─── Extracted text ───

The mechanisms underlying aesthetic preferences have long been a subject of debate in empirical aesthetics. Do we maybe prefer stimuli that we can process with ease? We might choose to listen to music with chord progressions that are familiar from hundreds of chart hits because their structure is more fluently processed by our brains than, say, a twelve-tone composition. This is what processing fluency theories hypothesize. And yet, if this is true, why do we sometimes change our preferences or get bored of listening to the same old songs?
This is where learning theories come in: maybe we seek out new and challenging aesthetic experiences that allow us to learn, i.e., to adjust our brains to varied input, to be better prepared for future experiences?
"We think that the truth lies in a synthesis of these two competing theories,“ conjectures Brielmann. „Indeed, if we consider that the brain needs to adjust itself to process sensory input fluently both in the present and in the future, and if we analyze this adjustment from the perspective of more general ideas about how we learn in the face of rewards, then they integrate perfectly.”

─── Data ───

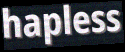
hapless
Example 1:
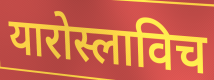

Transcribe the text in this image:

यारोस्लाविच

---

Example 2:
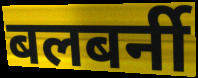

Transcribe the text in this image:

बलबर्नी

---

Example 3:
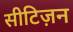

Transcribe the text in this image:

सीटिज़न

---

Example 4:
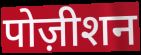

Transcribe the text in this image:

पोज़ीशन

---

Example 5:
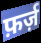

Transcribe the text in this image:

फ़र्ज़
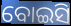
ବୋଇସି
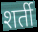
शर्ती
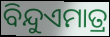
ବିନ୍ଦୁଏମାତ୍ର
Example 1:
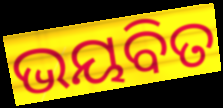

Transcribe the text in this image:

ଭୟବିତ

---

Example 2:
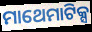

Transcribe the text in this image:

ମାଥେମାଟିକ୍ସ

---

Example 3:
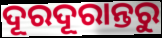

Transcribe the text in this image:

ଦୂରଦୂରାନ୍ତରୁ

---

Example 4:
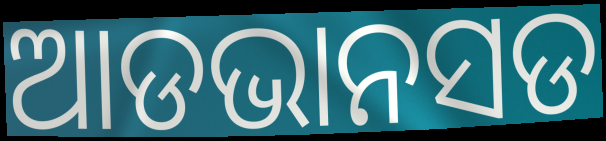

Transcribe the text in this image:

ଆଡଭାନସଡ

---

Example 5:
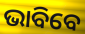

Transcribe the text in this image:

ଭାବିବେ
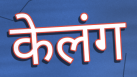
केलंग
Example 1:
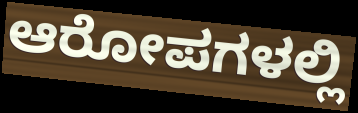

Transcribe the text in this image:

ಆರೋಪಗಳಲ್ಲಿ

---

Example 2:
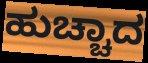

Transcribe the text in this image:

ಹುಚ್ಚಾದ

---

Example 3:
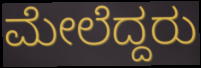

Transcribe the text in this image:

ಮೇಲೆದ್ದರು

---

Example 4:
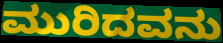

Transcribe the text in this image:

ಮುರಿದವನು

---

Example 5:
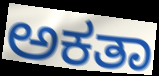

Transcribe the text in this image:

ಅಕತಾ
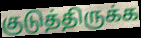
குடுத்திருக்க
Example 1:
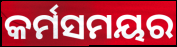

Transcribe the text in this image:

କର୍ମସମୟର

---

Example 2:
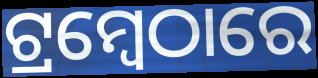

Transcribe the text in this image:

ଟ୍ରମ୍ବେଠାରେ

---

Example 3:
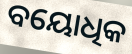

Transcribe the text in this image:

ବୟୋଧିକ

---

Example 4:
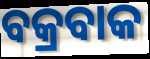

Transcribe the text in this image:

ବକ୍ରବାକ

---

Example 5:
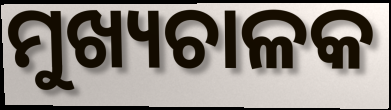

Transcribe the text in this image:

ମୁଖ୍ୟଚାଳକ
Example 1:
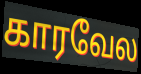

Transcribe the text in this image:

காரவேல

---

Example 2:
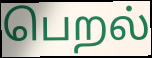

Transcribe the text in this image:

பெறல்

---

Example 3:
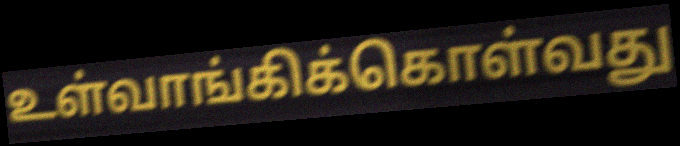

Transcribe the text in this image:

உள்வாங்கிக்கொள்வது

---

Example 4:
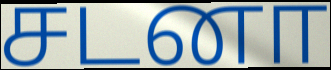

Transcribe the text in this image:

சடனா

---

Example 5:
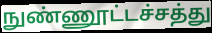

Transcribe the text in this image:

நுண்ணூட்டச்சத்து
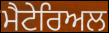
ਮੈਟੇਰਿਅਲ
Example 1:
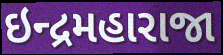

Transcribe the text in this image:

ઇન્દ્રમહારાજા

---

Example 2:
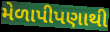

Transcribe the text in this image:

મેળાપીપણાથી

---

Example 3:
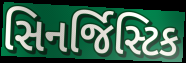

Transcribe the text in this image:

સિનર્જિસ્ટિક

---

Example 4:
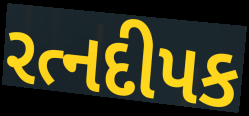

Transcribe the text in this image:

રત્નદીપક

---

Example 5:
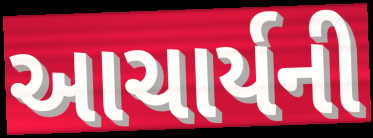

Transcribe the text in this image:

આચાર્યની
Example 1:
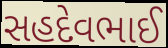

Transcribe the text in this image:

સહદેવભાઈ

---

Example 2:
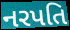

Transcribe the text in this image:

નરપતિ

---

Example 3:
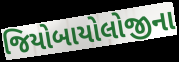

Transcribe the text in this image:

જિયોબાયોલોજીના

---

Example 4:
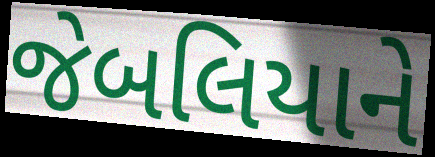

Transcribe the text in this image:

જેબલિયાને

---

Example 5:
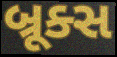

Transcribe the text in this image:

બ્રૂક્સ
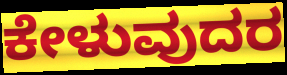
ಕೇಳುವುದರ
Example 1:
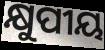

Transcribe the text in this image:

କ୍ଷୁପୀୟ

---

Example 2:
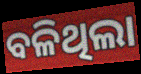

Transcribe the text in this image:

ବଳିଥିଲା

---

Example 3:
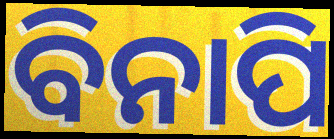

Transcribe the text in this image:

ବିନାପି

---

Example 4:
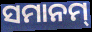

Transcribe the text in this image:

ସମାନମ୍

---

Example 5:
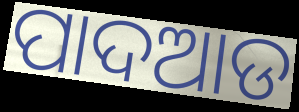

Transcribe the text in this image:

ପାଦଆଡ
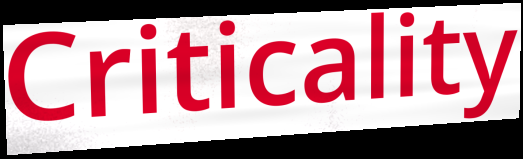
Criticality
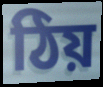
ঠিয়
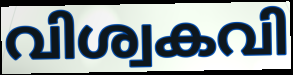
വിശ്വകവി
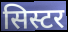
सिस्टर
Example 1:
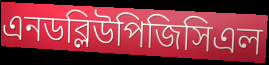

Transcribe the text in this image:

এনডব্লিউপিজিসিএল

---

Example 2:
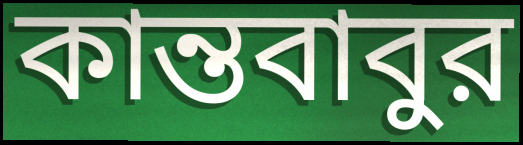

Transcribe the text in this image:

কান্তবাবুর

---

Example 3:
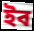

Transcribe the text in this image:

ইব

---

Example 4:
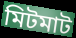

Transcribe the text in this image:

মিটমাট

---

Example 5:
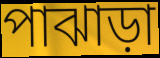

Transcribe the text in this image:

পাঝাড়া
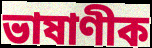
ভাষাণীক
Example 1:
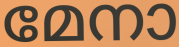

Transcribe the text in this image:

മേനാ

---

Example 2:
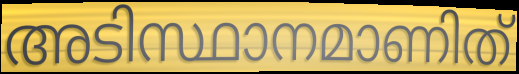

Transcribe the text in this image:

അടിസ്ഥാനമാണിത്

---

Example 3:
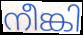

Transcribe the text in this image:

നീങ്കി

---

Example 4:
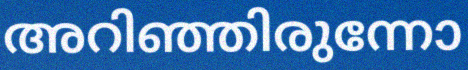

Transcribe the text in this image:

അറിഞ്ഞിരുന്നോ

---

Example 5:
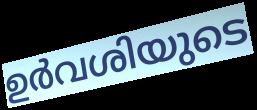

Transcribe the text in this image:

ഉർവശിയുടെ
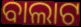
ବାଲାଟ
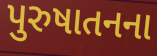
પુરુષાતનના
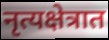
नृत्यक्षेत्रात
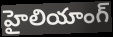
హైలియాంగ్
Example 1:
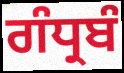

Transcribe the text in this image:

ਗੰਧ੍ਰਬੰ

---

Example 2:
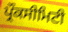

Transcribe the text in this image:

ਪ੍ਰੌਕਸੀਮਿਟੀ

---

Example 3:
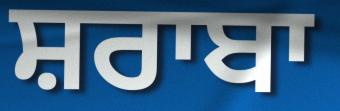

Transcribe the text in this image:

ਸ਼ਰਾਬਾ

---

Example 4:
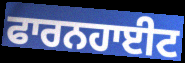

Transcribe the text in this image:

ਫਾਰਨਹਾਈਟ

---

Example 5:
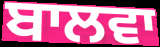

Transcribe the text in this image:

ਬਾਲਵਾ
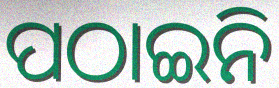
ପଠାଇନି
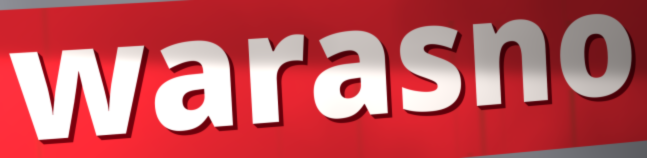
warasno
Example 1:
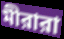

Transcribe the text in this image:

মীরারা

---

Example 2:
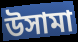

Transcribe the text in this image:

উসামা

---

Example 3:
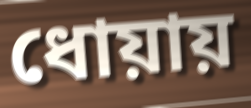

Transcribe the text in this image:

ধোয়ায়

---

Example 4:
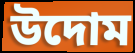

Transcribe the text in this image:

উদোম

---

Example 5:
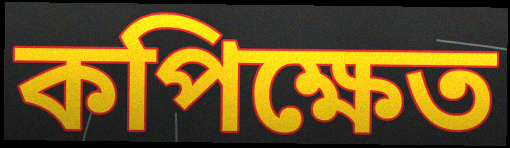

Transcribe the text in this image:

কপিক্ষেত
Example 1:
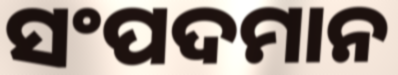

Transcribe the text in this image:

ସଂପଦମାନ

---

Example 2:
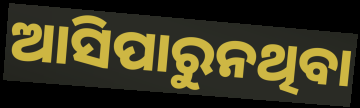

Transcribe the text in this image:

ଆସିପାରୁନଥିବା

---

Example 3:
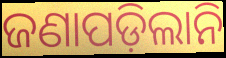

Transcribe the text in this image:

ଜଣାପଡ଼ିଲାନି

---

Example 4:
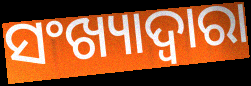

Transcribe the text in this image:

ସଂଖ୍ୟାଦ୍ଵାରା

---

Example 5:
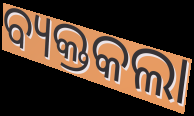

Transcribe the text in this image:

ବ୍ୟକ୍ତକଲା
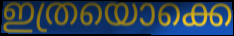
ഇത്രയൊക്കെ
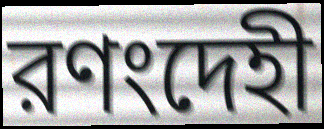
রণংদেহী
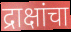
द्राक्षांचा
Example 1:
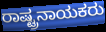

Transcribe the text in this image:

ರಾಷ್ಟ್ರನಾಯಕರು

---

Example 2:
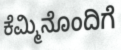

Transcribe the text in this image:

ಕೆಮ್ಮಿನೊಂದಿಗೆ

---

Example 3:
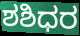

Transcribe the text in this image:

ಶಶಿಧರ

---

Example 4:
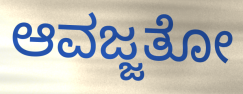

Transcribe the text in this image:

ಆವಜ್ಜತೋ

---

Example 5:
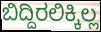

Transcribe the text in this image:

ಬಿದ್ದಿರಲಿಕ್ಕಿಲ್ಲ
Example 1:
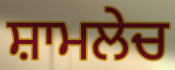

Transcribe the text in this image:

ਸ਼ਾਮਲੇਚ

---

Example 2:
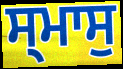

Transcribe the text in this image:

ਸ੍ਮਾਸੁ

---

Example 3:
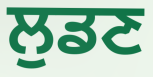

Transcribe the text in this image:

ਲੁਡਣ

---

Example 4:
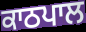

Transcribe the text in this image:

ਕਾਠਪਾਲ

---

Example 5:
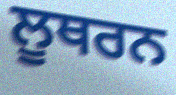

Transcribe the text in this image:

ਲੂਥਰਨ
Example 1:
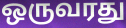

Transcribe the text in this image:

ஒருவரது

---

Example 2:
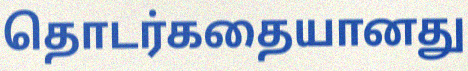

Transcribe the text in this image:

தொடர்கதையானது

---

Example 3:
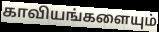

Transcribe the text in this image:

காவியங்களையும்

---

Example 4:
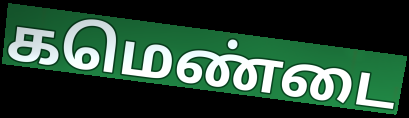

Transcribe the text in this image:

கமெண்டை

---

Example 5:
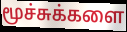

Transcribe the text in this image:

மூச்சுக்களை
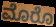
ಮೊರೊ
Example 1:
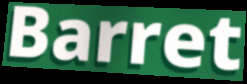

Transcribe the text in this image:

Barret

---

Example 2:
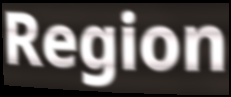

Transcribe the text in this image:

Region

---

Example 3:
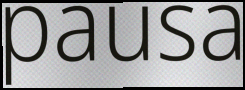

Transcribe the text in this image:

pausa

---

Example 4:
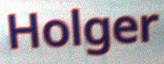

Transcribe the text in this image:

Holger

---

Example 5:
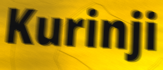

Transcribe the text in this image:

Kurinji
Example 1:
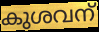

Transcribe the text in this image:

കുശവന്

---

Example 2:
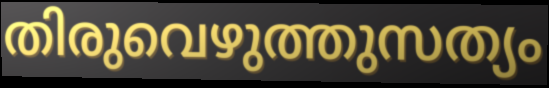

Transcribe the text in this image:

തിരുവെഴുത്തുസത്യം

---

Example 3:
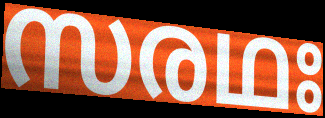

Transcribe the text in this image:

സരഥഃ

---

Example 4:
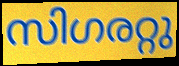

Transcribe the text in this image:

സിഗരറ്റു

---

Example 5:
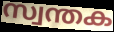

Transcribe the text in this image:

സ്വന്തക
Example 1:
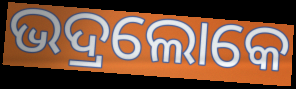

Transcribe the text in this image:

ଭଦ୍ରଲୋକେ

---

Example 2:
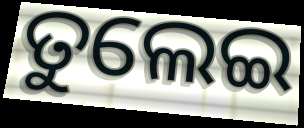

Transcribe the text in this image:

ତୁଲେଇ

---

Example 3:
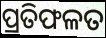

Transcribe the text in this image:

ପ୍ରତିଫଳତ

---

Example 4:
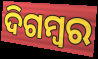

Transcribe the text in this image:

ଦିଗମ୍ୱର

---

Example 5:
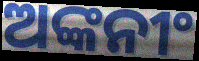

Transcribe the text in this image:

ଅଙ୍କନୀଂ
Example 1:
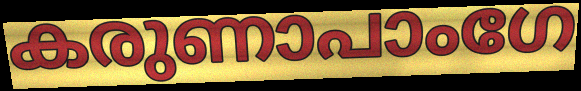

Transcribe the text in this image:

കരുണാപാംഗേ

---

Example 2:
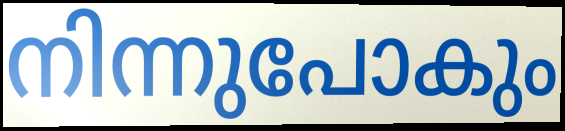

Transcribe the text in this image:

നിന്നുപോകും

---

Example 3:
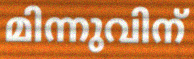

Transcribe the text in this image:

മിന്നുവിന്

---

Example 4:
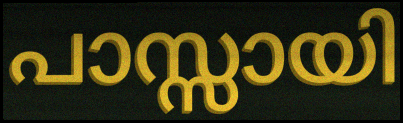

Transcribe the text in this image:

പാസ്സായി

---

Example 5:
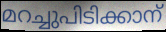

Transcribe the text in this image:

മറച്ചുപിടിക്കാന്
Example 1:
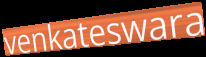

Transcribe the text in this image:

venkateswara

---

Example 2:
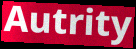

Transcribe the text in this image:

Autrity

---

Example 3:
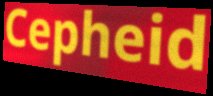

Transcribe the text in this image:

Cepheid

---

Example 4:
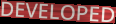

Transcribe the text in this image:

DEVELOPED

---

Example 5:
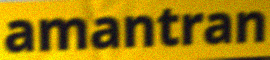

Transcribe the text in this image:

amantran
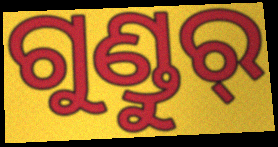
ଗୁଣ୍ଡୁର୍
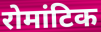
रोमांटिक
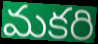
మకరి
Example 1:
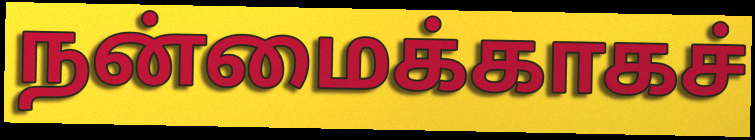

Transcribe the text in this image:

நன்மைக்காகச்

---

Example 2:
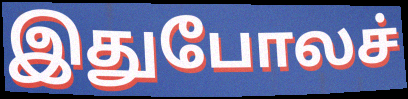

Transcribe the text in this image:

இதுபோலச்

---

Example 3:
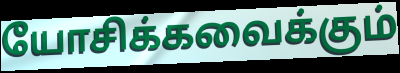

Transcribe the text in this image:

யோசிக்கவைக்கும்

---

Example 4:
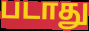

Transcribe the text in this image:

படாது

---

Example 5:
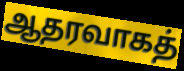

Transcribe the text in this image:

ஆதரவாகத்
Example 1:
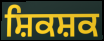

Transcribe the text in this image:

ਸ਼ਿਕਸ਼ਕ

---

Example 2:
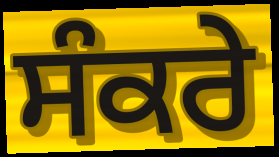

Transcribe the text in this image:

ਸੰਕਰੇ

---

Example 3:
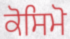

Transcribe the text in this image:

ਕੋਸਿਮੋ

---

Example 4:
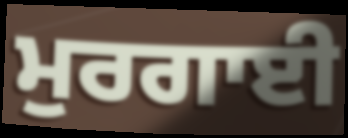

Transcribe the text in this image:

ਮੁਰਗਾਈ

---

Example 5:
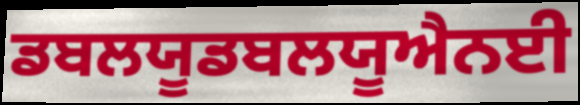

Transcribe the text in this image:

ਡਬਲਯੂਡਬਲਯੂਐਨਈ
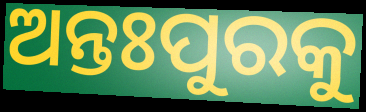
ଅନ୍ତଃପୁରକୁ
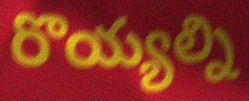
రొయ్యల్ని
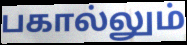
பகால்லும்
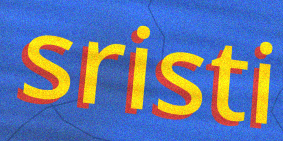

───

▶ Stated goal 1
Transcribe the passage on aesthetic preferences, starting with "The mechanisms underlying" and going on through "for future experiences?".
▶ Stated goal 2
Whom does the passage on aesthetic preferences quote as suggesting that the truth lies in a synthesis of the two competing theories?
The records have nothing to do with this work.

▶ Worked answer 1
The mechanisms underlying aesthetic preferences have long been a subject of debate in empirical aesthetics. Do we maybe prefer stimuli that we can process with ease? We might choose to listen to music with chord progressions that are familiar from hundreds of chart hits because their structure is more fluently processed by our brains than, say, a twelve-tone composition. This is what processing fluency theories hypothesize. And yet, if this is true, why do we sometimes change our preferences or get bored of listening to the same old songs?
This is where learning theories come in: maybe we seek out new and challenging aesthetic experiences that allow us to learn, i.e., to adjust our brains to varied input, to be better prepared for future experiences?

▶ Worked answer 2
Brielmann